Wyjazd zaliczeniowy. Pogoda piękna, niebo bezchmurne, tylko wiatr silniejszy niż wczoraj. Wyruszyłem do Niepołomic drogą z wczoraj. Ze względu na silny wiatr nie pojechałem przez Ispinę, a skręciłem na Puszczę Niepołomicką. Przez nią szybko przejechałem asfaltową drogą i znów zmagałem się z wiatrem.
Aby skrócić sobie drogę, skierowałem się na Wolę Drwińską. Natknąłem się na dziesiątki szybów wydobywczych ropy naftowej. Wyglądają jak miniaturki tych amerykańskich, które widziałem na filmach. Pobłądziłem trochę po tej wsi zanim zdecydowałem się na jazdę jakąś drogą (mapa była mało dokładna). Najpierw wygodny asfalt, później płytki betonowe, które od czasu swojej świetności zniosły już wiele, aż w końcu droga terenowa.
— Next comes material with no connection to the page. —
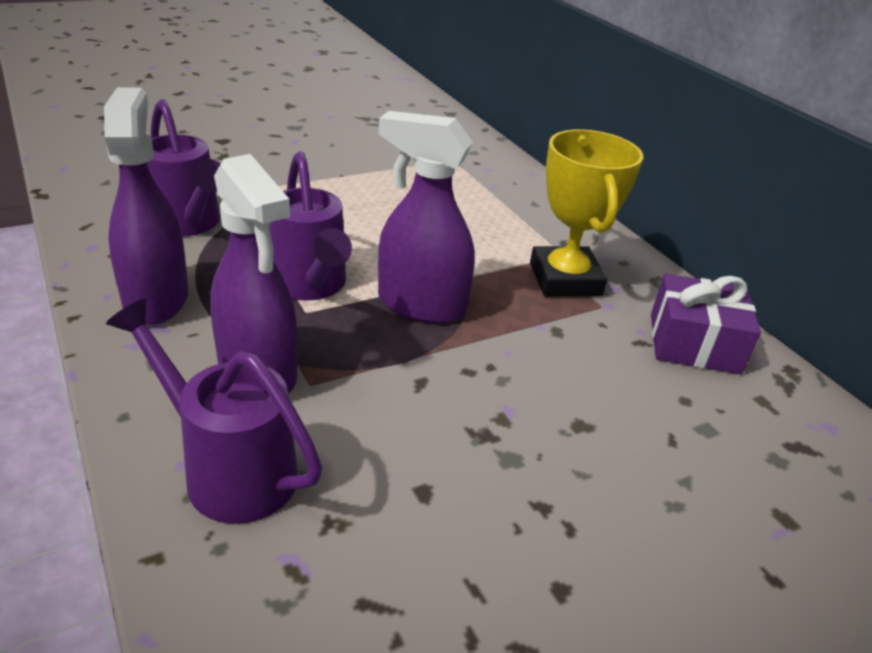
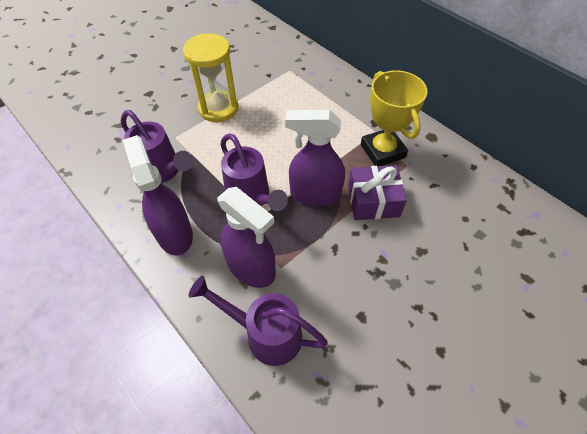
camera: 10 degrees left, 20 degrees up
purple gift [651,273,761,374] -> purple gift moved to [348,165,407,220]
none -> yellow hourglass [183,33,239,122]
Przegapiłem skręt i z całego mojego skrótu nic nie wyszło.
Znalazłem się w Szczurowej. Ta nazwa coś mi mówiła, jednak nie miałem czasu na zwiedzanie miasta. Było mi nijak po drodze. Jechałem teraz na północ, już nie pod wiatr. Najpierw przez Wisłę, a później po pagórkach.
W kierunku północnego-zachodu miałem łatwiej, bo wiatr nie męczył tak bardzo, choć czuć było jego zmieniający się kierunek. Droga była równa, więc dojechałem do Kazimierzy Wielkiej, natykając się na zamkniętą drogę. Szybko objechałem miasteczko i ruszyłem do Skalbmierza. Stąd ruszyłem na południowy-zachód, zostawiając za plecami płaską drogę. Czekało mnie kilka podjazdów, ale nie bezcelowych, bo z widokami na okoliczne wzgórza.
Z Proszowic wyjeżdżoną przeze mnie drogą wróciłem do Krakowa. W Nowej Hucie ciut się zagubiłem, ale na szczęście bez zbędnego błądzenia dojechałem nad Wisłę. Stąd ścieżką rowerową przez Kazimierz do domu.